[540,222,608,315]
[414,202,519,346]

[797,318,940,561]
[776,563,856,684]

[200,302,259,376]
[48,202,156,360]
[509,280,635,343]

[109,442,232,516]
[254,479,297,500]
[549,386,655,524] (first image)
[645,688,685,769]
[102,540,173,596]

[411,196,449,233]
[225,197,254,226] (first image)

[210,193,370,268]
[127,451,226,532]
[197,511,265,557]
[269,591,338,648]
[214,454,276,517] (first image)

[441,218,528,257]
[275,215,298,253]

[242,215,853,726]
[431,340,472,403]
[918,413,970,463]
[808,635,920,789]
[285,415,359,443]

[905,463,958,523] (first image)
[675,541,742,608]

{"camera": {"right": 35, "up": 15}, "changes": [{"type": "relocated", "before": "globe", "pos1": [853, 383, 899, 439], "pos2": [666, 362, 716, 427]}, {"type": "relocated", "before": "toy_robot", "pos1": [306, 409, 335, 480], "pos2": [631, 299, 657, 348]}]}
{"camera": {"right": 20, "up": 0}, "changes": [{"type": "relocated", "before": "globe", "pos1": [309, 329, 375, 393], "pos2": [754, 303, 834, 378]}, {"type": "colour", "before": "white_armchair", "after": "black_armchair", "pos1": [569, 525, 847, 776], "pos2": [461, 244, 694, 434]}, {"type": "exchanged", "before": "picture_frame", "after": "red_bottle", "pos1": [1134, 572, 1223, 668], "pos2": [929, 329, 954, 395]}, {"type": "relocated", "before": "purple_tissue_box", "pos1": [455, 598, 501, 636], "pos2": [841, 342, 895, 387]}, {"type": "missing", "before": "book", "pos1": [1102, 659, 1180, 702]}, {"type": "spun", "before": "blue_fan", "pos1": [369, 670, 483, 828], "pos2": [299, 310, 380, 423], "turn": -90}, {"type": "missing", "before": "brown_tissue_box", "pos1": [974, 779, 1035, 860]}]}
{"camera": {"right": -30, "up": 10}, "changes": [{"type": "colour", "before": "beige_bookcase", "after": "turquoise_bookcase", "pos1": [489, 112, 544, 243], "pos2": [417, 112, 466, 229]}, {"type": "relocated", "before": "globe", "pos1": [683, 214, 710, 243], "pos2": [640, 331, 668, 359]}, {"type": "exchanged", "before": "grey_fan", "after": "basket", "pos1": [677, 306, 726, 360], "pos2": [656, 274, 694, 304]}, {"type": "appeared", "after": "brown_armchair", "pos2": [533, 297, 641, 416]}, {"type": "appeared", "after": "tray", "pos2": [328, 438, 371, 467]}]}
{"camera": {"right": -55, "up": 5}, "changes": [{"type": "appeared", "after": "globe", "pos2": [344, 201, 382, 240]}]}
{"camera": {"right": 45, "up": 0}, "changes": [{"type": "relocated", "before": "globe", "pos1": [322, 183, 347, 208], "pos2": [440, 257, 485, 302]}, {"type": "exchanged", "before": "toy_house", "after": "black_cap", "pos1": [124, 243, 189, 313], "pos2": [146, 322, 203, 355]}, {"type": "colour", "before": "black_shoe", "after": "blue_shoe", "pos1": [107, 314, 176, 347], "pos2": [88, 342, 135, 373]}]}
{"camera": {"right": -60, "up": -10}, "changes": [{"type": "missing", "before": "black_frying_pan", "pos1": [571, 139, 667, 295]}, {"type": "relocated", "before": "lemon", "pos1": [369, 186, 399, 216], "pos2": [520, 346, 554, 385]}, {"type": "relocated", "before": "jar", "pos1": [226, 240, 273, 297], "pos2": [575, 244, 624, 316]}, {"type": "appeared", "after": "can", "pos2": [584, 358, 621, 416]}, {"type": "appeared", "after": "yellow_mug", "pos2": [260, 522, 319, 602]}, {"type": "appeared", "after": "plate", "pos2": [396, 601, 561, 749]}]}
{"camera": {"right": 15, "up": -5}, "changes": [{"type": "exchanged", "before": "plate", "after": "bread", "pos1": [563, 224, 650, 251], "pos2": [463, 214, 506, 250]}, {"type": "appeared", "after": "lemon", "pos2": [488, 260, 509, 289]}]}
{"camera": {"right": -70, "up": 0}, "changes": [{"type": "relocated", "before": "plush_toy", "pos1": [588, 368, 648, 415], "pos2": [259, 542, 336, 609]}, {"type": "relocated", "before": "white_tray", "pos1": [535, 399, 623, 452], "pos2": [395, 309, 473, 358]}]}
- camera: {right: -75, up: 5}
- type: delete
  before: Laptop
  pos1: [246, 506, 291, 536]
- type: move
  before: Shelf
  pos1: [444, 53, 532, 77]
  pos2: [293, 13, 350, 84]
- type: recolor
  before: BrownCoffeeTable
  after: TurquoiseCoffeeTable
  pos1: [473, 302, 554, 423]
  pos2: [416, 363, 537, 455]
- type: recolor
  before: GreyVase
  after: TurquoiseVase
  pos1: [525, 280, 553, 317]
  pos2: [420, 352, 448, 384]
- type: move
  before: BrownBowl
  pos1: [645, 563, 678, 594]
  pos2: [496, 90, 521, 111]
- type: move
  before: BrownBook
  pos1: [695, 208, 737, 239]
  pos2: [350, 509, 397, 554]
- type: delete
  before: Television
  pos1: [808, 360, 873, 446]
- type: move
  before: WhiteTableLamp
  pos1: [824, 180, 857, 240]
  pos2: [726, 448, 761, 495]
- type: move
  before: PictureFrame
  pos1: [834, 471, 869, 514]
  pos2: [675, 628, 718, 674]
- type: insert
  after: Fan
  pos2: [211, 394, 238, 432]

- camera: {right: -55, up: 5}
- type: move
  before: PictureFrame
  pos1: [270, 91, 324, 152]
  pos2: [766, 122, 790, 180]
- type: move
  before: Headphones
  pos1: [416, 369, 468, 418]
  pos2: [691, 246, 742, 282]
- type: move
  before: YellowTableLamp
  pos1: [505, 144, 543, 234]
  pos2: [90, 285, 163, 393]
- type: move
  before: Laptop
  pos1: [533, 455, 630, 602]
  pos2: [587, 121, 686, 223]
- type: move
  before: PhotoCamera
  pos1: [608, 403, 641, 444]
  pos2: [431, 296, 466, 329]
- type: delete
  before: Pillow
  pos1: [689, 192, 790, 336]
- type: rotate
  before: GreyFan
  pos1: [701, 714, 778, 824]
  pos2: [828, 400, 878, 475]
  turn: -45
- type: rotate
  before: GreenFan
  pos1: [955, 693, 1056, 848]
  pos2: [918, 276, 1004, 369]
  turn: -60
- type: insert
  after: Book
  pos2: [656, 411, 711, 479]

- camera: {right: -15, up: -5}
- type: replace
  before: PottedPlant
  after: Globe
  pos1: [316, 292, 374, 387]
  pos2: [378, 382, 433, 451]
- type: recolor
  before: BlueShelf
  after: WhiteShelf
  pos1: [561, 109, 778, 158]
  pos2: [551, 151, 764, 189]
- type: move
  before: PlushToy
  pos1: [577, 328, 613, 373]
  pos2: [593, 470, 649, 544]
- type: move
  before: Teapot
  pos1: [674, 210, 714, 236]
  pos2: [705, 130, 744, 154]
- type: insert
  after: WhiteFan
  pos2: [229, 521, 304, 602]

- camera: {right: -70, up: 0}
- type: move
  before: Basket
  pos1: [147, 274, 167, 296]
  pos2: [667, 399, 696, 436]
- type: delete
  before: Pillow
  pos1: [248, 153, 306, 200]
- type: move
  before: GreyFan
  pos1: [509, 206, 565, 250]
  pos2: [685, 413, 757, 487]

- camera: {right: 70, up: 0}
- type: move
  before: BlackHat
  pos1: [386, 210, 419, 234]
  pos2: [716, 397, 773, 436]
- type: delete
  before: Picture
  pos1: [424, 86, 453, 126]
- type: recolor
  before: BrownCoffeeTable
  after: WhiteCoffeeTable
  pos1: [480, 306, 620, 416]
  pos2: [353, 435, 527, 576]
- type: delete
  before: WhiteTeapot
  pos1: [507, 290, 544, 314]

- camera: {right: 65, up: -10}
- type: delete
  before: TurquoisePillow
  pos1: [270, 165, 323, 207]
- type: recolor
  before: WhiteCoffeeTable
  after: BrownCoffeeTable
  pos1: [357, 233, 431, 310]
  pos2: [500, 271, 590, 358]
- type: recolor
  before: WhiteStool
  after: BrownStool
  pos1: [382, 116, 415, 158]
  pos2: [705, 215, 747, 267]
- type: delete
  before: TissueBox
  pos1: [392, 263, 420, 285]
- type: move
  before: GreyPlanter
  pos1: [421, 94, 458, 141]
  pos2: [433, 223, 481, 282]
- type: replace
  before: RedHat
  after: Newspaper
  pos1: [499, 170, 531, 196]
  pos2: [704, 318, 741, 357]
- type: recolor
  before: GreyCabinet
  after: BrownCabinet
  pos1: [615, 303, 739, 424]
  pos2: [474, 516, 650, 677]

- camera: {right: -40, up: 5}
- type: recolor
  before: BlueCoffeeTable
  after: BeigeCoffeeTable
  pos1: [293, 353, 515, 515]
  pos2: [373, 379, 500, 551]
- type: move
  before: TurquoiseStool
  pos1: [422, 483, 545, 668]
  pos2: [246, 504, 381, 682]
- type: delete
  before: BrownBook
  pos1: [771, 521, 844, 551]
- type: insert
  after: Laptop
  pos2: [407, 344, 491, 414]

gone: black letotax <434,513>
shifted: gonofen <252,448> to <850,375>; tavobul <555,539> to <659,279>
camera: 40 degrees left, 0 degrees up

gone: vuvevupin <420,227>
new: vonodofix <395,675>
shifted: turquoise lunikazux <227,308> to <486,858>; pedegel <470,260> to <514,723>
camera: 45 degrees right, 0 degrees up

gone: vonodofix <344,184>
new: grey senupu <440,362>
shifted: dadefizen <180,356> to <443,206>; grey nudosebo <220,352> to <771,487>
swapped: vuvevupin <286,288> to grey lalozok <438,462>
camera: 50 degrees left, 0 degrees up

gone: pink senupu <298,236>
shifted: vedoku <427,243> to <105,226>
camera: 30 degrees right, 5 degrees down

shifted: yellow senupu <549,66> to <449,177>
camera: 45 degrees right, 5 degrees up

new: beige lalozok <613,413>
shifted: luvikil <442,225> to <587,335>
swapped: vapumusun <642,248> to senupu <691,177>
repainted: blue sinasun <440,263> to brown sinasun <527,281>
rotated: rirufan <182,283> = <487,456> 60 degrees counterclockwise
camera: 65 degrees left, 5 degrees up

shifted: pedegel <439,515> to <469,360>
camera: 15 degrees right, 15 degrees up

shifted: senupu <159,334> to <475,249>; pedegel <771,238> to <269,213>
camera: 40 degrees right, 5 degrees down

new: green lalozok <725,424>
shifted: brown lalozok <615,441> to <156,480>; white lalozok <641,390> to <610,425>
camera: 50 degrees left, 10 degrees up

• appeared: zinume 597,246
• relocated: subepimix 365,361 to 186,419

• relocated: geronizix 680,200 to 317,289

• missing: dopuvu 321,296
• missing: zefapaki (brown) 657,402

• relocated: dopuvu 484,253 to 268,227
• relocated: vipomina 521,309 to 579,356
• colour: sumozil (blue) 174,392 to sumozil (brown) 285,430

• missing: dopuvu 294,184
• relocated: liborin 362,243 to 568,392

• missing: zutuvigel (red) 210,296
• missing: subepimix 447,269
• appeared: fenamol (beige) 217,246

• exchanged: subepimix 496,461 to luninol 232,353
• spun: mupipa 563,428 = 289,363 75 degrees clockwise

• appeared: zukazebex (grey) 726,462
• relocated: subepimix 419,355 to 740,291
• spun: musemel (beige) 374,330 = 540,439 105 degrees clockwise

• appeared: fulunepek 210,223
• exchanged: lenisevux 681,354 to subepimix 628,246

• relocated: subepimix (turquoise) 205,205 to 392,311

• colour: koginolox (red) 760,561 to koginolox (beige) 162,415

========

## Work instruction
Only one stretch of the entries above is wanted: the lines from the one containing "pos2: [293, 13, 350, 84]" through the one containing "before: WhiteTableLamp". Please reproduce it exactly.

## Expected answer
  pos2: [293, 13, 350, 84]
- type: recolor
  before: BrownCoffeeTable
  after: TurquoiseCoffeeTable
  pos1: [473, 302, 554, 423]
  pos2: [416, 363, 537, 455]
- type: recolor
  before: GreyVase
  after: TurquoiseVase
  pos1: [525, 280, 553, 317]
  pos2: [420, 352, 448, 384]
- type: move
  before: BrownBowl
  pos1: [645, 563, 678, 594]
  pos2: [496, 90, 521, 111]
- type: move
  before: BrownBook
  pos1: [695, 208, 737, 239]
  pos2: [350, 509, 397, 554]
- type: delete
  before: Television
  pos1: [808, 360, 873, 446]
- type: move
  before: WhiteTableLamp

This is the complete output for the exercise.